The possibility of literature is never in question for Bolaño. Literature is, in fact, inevitable, at times even foregone. The writer of literature, like the poor of the gospels, you will always have with you.

What is in question for Bolaño, what is always in question, is the condition of literature. It exists—in fact, one might be forgiven for thinking that, in Bolaño, all books exist, all books are not only possible, but actual, though the condition of their actuality may vary. Some books are so existentially thin or translucent or hidden that their actuality is in doubt, is challenged, but no book is ever wholly imaginary, not even the books Bolaño or his characters dream about.

This is, at least to me, what the internet feels like—even more, what Wikipedia feels like. In Wikipedia, the existence of anything is never impossible, although the condition of that existence—challenged, deleted, uncreated, verified—is not uniform.

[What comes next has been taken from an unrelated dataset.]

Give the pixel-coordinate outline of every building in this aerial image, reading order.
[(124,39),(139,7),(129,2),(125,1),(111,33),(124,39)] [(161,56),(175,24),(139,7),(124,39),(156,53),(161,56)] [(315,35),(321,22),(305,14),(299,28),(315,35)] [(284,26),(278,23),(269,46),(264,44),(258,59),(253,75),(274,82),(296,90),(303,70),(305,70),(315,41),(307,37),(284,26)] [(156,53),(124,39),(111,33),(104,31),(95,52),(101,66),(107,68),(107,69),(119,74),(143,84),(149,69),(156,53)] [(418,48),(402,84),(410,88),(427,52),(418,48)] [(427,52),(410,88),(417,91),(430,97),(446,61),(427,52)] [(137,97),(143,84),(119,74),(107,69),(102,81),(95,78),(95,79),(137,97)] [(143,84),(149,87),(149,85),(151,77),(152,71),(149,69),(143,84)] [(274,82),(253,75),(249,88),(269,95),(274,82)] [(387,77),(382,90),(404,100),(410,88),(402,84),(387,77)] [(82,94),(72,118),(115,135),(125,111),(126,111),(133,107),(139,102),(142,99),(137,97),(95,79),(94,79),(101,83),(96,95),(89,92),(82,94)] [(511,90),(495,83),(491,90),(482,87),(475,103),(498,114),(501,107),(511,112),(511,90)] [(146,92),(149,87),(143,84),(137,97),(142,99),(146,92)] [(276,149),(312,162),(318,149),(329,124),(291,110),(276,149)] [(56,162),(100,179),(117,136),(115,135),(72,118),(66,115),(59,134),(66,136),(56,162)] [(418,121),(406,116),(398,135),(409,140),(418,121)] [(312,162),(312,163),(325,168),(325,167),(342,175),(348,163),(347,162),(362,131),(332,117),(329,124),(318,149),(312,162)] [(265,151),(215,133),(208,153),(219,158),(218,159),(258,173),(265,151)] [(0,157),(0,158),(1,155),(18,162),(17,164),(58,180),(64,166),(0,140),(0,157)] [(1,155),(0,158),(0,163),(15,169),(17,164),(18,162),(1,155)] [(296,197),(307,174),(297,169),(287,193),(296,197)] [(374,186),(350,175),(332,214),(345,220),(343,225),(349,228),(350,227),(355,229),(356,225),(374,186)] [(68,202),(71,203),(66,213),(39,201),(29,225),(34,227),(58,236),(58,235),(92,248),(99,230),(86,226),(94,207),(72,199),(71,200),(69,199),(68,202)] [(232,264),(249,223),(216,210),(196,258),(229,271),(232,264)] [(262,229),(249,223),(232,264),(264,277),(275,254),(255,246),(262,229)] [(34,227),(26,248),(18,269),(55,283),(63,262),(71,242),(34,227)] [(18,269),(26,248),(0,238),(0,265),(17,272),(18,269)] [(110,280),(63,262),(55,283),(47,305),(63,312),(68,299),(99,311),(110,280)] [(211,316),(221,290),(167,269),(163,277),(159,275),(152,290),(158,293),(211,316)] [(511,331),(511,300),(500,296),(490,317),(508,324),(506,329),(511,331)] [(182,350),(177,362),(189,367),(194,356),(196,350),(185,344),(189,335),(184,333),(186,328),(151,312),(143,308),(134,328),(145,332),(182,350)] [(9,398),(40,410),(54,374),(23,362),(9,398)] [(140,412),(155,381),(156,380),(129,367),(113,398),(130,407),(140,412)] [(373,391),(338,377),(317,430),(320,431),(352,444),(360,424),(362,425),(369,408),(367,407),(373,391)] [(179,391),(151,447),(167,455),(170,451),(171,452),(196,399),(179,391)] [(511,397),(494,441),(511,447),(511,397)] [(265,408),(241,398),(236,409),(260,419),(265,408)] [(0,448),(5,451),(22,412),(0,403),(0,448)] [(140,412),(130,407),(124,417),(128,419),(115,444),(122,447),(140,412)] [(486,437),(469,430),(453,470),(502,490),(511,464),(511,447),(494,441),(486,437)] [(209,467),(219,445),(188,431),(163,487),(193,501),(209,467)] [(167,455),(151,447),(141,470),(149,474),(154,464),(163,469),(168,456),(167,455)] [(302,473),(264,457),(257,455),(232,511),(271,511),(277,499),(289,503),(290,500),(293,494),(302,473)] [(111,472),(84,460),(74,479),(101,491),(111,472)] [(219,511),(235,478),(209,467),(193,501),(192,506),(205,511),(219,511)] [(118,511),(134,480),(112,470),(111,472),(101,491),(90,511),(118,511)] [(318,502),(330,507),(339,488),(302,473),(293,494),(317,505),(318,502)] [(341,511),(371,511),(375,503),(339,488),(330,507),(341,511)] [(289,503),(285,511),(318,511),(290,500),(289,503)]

In both cases, search is king, as they say in internet marketing. All books, all literature exists in Bolaño because any book, even ones which may or probably do not have a physical existence, can be searched for, and the act of searching creates something which is equivalent to the weight of existence. The ability to search for anything on the internet means that everything is in the internet, even if it only exists in your search string; the page showing no results is still a form of existence of what you were looking for. What you are searching for is created the instant you search for it.

Such considerations become almost inevitable in The Part About Amalfitano, as Bolaño throws at the reader a small army of references, some obscure, some well-known. Bolaño deploys these references in cryptic diagrams (please excuse the awkwardness of the drawings; I'm working with some bs Mac version of Paint):
(click for larger images)

I cannot help but feel Bolaño is trying to force us onto the internet to solve for the meaning of these inscrutable diagrams, or at least to play around with them. Bolaño wants us to create by searching, as his characters do. We will find something, even if it is wrong, but that is a process we have already experienced as readers of the book: reading too is a search that, even in the absence of results, does not threaten the existence of what we are searching for.

***
It is pointed out in the afterword of sorts which the publishers have appended to 2666 that the eponymous date occurs in Amulet, where a street, Avenida Guerrero, is compared not to "a cemetery in 1974 or in 1968, or 1975, but a cemetery in the year 2666, a forgotten cemetery under the eyelid of a corpse or an unborn child…" The cemetery is also a Wikipedia of sorts; or rather, isn't Wikipedia a kind of cemetery where mourners can revise the epitaphs?